MDF created with memory=’full’

Advantages

  • best performance if all channels are used (for example cut, convert, export or merge methods)

Disadvantages

  • higher RAM usage, there is the chance of MemoryError for large files
  • data is not accessed in chunks
  • time can be wasted if only a small number of channels is retreived from the file (for example filter, get or select methods)

Use case

  • when data fits inside the system RAM

MDF created with memory=’low’

Advantages

  • lower RAM usage than memory=’full’
  • can handle files that do not fit in the available physical memory
  • middle ground between ‘full’ speed and ‘minimum’ memory usage

Disadvantages

  • slower performance for retrieving channel data
  • must call close method to release the temporary file used in case of appending.

Note

it is advised to use the MDF context manager in this case

Use case

  • when ‘full’ data exceeds available RAM
  • it is advised to avoid getting individual channels when using this option
  • best performance / memory usage ratio when using cut, convert, flter, merge or select methods

Note

See benchmarks for the effects of using the flag

MDF created with memory=’minimum’

Advantages

  • lowest RAM usage
  • the only choise when dealing with huge files (10’s of thousands of channels and GB of sample data)
  • handle big files on 32 bit Python ()

Disadvantages

  • slightly slower performance compared to momeory=’low’
  • must call close method to release the temporary file used in case of appending.

Note

See benchmarks for the effects of using the flag

Chunked data access

When the MDF is created with the option “full” all the samples are loaded into RAM and are processed as a signle block. For large files this can lead to MemoryError exceptions (for example trying to merge several GB sized files).
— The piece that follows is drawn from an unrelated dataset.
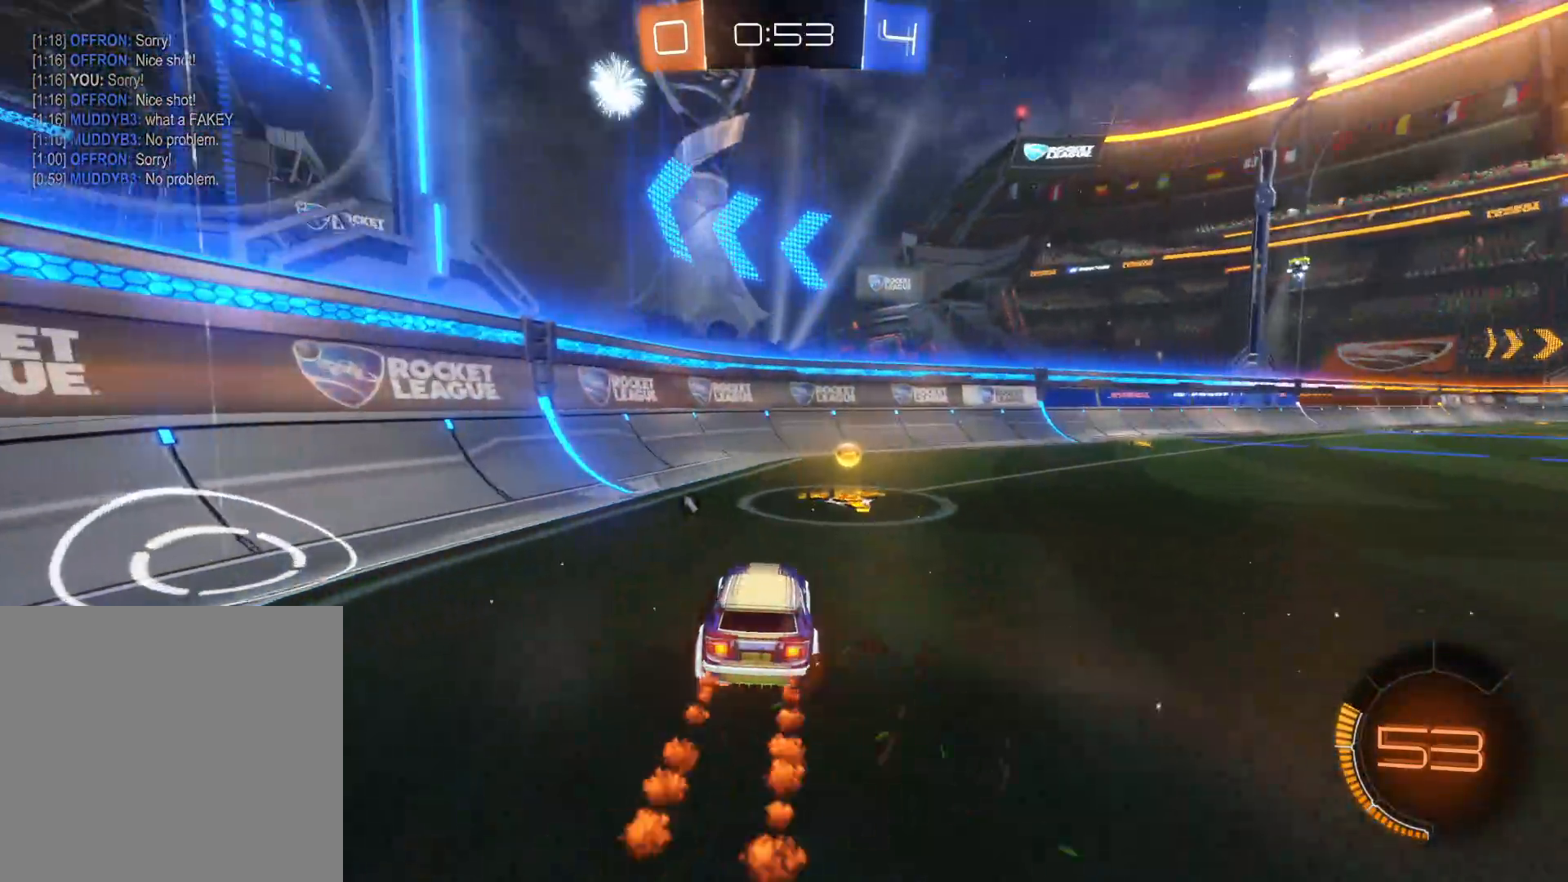
{"buttons": ["R2"], "left_stick": "center", "right_stick": "center", "events": [[100, "TRIANGLE", "down"], [133, "left_stick", "right"], [200, "TRIANGLE", "up"], [383, "left_stick", "center"]]}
asammdf optimizes memory usage for options “low” and “minimum” by processing samples in fragments. The read fragment size was tuned based on experimental measurements and should give a good compromise between execution time and memory usage.

You can further tune the read fragment size using the configure method, to favor execution speed (using larger fragment sizes) or memory usage (using lower fragment sizes).

Optimized methods

The MDF methods (cut, filter, select) are optimized and should be used instead of calling get for several channels. For “low” and “minimum” options the time savings can be dramatic.